Lana Lang has a present for Superman!
Uhh...you probably want to keep your day job, Lana.
Lois, certainly out of concern for Superman and not the least bit out of jealousy, raises an important objection:
Uhhh...jet engine exhaust is searing flames?!? What kind of planes are flying out of Metropolis airport?!?
Well, those costumers, despite being uglier than a babootch's butt, pass Superman's version of the John Cameron Swayze Timex Torture Test...and Kal-El is grateful!!
Well, Lois is jealous, but Lana counters with pop culture references!!
So how DID Lana come up with indestructible (and ugly) super-suits??
Simple...
She had a genie make them for her!!
Except, of course, Vitar wasn't really a genie...he was a Kandorian who had fallen in love with both Lois and Lana from afar, and this was all a plan to get one of them to fall in love with him.

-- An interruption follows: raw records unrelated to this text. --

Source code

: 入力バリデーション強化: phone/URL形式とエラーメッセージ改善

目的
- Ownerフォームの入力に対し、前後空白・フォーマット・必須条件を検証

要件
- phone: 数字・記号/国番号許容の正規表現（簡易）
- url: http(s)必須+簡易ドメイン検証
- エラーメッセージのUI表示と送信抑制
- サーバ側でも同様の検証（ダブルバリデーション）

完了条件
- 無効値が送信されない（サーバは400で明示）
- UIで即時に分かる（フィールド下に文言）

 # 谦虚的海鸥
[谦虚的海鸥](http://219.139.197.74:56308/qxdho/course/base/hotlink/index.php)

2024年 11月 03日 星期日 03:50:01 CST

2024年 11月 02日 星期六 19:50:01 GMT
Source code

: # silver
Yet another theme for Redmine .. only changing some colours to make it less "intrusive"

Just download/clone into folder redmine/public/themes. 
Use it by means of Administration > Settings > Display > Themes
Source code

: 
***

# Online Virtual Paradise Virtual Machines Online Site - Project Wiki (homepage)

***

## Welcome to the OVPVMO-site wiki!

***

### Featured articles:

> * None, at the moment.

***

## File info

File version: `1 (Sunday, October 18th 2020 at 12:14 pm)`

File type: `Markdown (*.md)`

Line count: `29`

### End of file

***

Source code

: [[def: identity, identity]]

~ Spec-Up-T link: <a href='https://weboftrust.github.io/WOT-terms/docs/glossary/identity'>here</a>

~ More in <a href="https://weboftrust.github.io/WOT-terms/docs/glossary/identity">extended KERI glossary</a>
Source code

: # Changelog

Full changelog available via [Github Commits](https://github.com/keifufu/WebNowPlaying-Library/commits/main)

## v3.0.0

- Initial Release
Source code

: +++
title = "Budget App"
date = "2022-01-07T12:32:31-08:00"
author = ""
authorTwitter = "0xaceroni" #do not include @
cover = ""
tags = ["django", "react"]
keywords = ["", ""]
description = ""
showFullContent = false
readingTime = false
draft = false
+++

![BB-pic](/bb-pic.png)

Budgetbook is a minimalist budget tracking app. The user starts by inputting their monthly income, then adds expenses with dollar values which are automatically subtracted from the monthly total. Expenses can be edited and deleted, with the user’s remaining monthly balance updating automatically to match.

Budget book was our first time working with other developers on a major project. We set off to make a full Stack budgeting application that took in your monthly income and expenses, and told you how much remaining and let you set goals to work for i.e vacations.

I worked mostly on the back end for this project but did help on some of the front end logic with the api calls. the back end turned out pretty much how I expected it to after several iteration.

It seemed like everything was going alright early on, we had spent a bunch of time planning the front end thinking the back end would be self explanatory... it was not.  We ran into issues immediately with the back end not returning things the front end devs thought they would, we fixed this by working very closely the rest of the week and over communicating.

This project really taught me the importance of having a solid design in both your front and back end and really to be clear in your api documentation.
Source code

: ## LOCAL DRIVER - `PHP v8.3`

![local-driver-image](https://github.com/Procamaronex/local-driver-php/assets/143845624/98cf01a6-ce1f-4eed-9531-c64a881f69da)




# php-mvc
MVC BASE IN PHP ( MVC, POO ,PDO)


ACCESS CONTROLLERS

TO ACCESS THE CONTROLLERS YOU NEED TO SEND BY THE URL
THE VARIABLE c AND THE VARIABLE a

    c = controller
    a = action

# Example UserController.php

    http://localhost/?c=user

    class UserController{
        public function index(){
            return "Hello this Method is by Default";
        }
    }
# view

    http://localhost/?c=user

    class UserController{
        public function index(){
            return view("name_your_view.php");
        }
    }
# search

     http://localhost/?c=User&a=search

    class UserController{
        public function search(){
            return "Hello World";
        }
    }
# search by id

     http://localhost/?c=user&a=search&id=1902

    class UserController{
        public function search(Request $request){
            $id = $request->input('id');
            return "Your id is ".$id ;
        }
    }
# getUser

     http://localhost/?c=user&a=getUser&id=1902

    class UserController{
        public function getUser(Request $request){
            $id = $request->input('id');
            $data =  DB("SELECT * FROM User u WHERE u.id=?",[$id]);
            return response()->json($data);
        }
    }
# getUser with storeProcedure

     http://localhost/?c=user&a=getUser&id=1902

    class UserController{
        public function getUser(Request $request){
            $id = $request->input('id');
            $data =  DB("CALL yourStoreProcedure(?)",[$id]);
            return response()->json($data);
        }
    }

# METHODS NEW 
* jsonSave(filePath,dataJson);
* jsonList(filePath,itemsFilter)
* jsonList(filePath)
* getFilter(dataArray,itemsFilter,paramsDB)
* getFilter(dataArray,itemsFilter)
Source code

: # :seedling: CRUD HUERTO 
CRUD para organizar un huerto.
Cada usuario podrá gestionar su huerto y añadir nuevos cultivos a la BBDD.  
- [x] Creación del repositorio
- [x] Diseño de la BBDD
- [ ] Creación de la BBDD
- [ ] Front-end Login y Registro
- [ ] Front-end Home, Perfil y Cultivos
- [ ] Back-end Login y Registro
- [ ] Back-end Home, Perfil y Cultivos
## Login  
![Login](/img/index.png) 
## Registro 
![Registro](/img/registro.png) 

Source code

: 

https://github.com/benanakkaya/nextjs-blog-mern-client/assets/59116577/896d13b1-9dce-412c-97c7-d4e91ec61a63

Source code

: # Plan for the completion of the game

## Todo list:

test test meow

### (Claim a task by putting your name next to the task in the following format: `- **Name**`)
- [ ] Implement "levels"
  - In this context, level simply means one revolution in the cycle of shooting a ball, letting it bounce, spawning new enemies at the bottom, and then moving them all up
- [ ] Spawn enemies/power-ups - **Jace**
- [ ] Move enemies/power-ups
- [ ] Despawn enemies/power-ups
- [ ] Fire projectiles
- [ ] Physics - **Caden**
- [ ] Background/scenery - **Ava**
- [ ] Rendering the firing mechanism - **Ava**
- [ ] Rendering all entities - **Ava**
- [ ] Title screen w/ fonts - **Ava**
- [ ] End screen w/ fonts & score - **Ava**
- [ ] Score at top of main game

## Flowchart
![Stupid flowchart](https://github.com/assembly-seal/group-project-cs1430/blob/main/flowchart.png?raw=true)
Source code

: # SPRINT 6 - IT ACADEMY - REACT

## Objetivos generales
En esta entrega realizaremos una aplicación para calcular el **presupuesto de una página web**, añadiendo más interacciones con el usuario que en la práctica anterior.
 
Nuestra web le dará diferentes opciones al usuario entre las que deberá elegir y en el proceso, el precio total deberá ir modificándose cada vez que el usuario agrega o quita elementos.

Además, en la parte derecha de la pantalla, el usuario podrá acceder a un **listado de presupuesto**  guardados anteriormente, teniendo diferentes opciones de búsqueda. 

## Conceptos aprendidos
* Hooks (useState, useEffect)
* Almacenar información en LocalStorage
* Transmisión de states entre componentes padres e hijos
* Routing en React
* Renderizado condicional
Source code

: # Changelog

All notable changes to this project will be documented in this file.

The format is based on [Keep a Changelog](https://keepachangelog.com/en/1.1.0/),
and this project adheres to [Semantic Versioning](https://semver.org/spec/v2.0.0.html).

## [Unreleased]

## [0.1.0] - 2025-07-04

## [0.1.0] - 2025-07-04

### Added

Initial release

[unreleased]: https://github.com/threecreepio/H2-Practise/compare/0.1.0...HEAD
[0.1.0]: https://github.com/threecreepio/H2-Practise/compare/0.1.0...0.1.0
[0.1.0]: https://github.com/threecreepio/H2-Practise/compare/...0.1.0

Oh, and that wasn't Superman who accepted the suits and kissed Lana...that was also Vitar, posing as Kal-El, as part of his over-complicated love scheme.
Oh, Silver Age, how we love you.
And now we know the likely origin of the nu52 costumes: a genie was trying to get Jim Lee to fall in love with him, and...
Oh, and speaking of Timex...here's Green Arrow doing a watch commercial...
From Lois Lane #76 (1967)
4 comments:
I don't know what I like better....Lana's expression in the second panel or that I might start trying to work "Well I'll be a Kryptonian babootch" into my lexicon!
(or number three: babootch had no autocorrect option nor spellcheck error!)
Make sure you use the more famous variant, as well: "Well, I'll be a three-eyed Kryptonain babootch!"
Where's Cat Grant when you need her to write a fashion column... or steal Superman from these two once and for all.
Love struck genie is the best explanation I have heard for the entire New 52 so far.